→ **Directions**
Reproduce each record below exactly as written.

*** Records for this task Section Begins ***

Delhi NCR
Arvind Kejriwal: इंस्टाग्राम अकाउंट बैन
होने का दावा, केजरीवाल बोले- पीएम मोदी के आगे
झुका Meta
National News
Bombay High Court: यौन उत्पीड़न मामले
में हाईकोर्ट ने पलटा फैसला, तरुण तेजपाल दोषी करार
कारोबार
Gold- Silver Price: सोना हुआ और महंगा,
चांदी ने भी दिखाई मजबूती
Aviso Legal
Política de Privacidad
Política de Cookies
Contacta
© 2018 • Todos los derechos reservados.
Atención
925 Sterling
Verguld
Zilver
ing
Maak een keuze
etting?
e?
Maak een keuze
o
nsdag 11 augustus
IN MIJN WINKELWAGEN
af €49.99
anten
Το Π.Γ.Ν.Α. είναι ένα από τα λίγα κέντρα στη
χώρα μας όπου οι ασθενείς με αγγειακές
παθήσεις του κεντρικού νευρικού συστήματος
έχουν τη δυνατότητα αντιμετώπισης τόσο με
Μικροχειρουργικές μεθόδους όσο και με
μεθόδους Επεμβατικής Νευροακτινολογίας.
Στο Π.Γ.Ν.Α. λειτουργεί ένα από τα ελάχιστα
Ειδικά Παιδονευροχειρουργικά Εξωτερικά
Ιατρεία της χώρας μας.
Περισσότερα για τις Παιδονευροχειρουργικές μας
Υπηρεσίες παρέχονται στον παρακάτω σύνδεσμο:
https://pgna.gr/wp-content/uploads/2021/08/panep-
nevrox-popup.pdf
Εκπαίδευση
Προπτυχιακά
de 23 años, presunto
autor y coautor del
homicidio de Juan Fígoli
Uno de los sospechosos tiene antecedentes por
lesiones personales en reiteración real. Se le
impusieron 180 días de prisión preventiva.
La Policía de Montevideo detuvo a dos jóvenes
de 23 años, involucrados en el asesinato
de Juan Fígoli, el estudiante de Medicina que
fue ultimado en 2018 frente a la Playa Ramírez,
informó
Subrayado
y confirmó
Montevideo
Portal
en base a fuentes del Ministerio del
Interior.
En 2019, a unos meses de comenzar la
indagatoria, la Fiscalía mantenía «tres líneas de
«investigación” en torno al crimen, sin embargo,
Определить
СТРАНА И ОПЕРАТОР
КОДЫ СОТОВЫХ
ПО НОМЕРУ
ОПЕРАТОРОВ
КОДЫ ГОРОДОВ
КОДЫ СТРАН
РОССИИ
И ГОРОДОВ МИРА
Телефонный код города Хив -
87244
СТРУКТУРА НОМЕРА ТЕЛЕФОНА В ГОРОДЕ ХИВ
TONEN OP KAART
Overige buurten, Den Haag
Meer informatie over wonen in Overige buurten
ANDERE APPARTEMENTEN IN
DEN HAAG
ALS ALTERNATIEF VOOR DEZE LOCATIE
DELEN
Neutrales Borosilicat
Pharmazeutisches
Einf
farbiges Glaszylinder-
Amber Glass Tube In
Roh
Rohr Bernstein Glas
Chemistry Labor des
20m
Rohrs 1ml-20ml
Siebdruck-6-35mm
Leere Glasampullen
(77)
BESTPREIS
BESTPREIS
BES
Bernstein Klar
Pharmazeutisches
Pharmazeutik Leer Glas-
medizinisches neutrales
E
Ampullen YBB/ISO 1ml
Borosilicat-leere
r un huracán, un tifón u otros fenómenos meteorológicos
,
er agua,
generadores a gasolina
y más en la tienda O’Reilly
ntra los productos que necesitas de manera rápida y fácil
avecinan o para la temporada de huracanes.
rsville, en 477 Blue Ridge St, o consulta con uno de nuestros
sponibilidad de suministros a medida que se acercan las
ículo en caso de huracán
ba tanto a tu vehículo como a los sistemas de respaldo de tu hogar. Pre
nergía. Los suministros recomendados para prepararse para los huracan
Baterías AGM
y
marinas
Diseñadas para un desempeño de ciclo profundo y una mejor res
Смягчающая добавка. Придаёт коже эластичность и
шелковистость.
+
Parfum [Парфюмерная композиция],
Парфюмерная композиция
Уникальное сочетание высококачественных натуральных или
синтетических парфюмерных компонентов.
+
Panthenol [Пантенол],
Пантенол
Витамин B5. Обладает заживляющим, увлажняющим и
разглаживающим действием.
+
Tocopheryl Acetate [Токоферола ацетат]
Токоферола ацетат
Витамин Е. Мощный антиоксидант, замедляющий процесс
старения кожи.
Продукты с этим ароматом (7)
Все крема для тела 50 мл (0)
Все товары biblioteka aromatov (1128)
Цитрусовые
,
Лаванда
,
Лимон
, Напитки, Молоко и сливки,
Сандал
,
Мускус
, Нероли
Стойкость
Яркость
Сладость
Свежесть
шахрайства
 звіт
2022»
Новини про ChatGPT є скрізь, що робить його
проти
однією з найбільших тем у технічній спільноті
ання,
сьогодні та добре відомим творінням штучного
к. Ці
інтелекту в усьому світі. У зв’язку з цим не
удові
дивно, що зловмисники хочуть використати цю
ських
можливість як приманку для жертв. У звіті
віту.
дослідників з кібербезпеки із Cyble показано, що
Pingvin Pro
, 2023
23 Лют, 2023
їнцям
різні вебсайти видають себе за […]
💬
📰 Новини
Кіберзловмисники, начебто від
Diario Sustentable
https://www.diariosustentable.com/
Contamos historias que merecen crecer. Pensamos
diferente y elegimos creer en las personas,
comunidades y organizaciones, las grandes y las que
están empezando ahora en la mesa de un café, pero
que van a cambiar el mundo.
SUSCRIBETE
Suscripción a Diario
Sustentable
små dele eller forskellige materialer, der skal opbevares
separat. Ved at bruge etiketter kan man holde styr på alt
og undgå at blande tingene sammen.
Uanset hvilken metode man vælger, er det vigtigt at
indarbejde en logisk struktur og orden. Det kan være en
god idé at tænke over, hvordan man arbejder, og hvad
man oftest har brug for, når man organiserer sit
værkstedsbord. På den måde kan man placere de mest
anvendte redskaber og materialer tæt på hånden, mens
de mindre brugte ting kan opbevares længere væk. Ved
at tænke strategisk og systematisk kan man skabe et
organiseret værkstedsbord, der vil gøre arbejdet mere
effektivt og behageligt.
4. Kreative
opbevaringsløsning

*** Records for this task Section Ends ***

→ **Answer to the problem**
Delhi NCR
Arvind Kejriwal: इंस्टाग्राम अकाउंट बैन
होने का दावा, केजरीवाल बोले- पीएम मोदी के आगे
झुका Meta
National News
Bombay High Court: यौन उत्पीड़न मामले
में हाईकोर्ट ने पलटा फैसला, तरुण तेजपाल दोषी करार
कारोबार
Gold- Silver Price: सोना हुआ और महंगा,
चांदी ने भी दिखाई मजबूती
Aviso Legal
Política de Privacidad
Política de Cookies
Contacta
© 2018 • Todos los derechos reservados.
Atención
925 Sterling
Verguld
Zilver
ing
Maak een keuze
etting?
e?
Maak een keuze
o
nsdag 11 augustus
IN MIJN WINKELWAGEN
af €49.99
anten
Το Π.Γ.Ν.Α. είναι ένα από τα λίγα κέντρα στη
χώρα μας όπου οι ασθενείς με αγγειακές
παθήσεις του κεντρικού νευρικού συστήματος
έχουν τη δυνατότητα αντιμετώπισης τόσο με
Μικροχειρουργικές μεθόδους όσο και με
μεθόδους Επεμβατικής Νευροακτινολογίας.
Στο Π.Γ.Ν.Α. λειτουργεί ένα από τα ελάχιστα
Ειδικά Παιδονευροχειρουργικά Εξωτερικά
Ιατρεία της χώρας μας.
Περισσότερα για τις Παιδονευροχειρουργικές μας
Υπηρεσίες παρέχονται στον παρακάτω σύνδεσμο:
https://pgna.gr/wp-content/uploads/2021/08/panep-
nevrox-popup.pdf
Εκπαίδευση
Προπτυχιακά
de 23 años, presunto
autor y coautor del
homicidio de Juan Fígoli
Uno de los sospechosos tiene antecedentes por
lesiones personales en reiteración real. Se le
impusieron 180 días de prisión preventiva.
La Policía de Montevideo detuvo a dos jóvenes
de 23 años, involucrados en el asesinato
de Juan Fígoli, el estudiante de Medicina que
fue ultimado en 2018 frente a la Playa Ramírez,
informó
Subrayado
y confirmó
Montevideo
Portal
en base a fuentes del Ministerio del
Interior.
En 2019, a unos meses de comenzar la
indagatoria, la Fiscalía mantenía «tres líneas de
«investigación” en torno al crimen, sin embargo,
Определить
СТРАНА И ОПЕРАТОР
КОДЫ СОТОВЫХ
ПО НОМЕРУ
ОПЕРАТОРОВ
КОДЫ ГОРОДОВ
КОДЫ СТРАН
РОССИИ
И ГОРОДОВ МИРА
Телефонный код города Хив -
87244
СТРУКТУРА НОМЕРА ТЕЛЕФОНА В ГОРОДЕ ХИВ
TONEN OP KAART
Overige buurten, Den Haag
Meer informatie over wonen in Overige buurten
ANDERE APPARTEMENTEN IN
DEN HAAG
ALS ALTERNATIEF VOOR DEZE LOCATIE
DELEN
Neutrales Borosilicat
Pharmazeutisches
Einf
farbiges Glaszylinder-
Amber Glass Tube In
Roh
Rohr Bernstein Glas
Chemistry Labor des
20m
Rohrs 1ml-20ml
Siebdruck-6-35mm
Leere Glasampullen
(77)
BESTPREIS
BESTPREIS
BES
Bernstein Klar
Pharmazeutisches
Pharmazeutik Leer Glas-
medizinisches neutrales
E
Ampullen YBB/ISO 1ml
Borosilicat-leere
r un huracán, un tifón u otros fenómenos meteorológicos
,
er agua,
generadores a gasolina
y más en la tienda O’Reilly
ntra los productos que necesitas de manera rápida y fácil
avecinan o para la temporada de huracanes.
rsville, en 477 Blue Ridge St, o consulta con uno de nuestros
sponibilidad de suministros a medida que se acercan las
ículo en caso de huracán
ba tanto a tu vehículo como a los sistemas de respaldo de tu hogar. Pre
nergía. Los suministros recomendados para prepararse para los huracan
Baterías AGM
y
marinas
Diseñadas para un desempeño de ciclo profundo y una mejor res
Смягчающая добавка. Придаёт коже эластичность и
шелковистость.
+
Parfum [Парфюмерная композиция],
Парфюмерная композиция
Уникальное сочетание высококачественных натуральных или
синтетических парфюмерных компонентов.
+
Panthenol [Пантенол],
Пантенол
Витамин B5. Обладает заживляющим, увлажняющим и
разглаживающим действием.
+
Tocopheryl Acetate [Токоферола ацетат]
Токоферола ацетат
Витамин Е. Мощный антиоксидант, замедляющий процесс
старения кожи.
Продукты с этим ароматом (7)
Все крема для тела 50 мл (0)
Все товары biblioteka aromatov (1128)
Цитрусовые
,
Лаванда
,
Лимон
, Напитки, Молоко и сливки,
Сандал
,
Мускус
, Нероли
Стойкость
Яркость
Сладость
Свежесть
шахрайства
 звіт
2022»
Новини про ChatGPT є скрізь, що робить його
проти
однією з найбільших тем у технічній спільноті
ання,
сьогодні та добре відомим творінням штучного
к. Ці
інтелекту в усьому світі. У зв’язку з цим не
удові
дивно, що зловмисники хочуть використати цю
ських
можливість як приманку для жертв. У звіті
віту.
дослідників з кібербезпеки із Cyble показано, що
Pingvin Pro
, 2023
23 Лют, 2023
їнцям
різні вебсайти видають себе за […]
💬
📰 Новини
Кіберзловмисники, начебто від
Diario Sustentable
https://www.diariosustentable.com/
Contamos historias que merecen crecer. Pensamos
diferente y elegimos creer en las personas,
comunidades y organizaciones, las grandes y las que
están empezando ahora en la mesa de un café, pero
que van a cambiar el mundo.
SUSCRIBETE
Suscripción a Diario
Sustentable
små dele eller forskellige materialer, der skal opbevares
separat. Ved at bruge etiketter kan man holde styr på alt
og undgå at blande tingene sammen.
Uanset hvilken metode man vælger, er det vigtigt at
indarbejde en logisk struktur og orden. Det kan være en
god idé at tænke over, hvordan man arbejder, og hvad
man oftest har brug for, når man organiserer sit
værkstedsbord. På den måde kan man placere de mest
anvendte redskaber og materialer tæt på hånden, mens
de mindre brugte ting kan opbevares længere væk. Ved
at tænke strategisk og systematisk kan man skabe et
organiseret værkstedsbord, der vil gøre arbejdet mere
effektivt og behageligt.
4. Kreative
opbevaringsløsning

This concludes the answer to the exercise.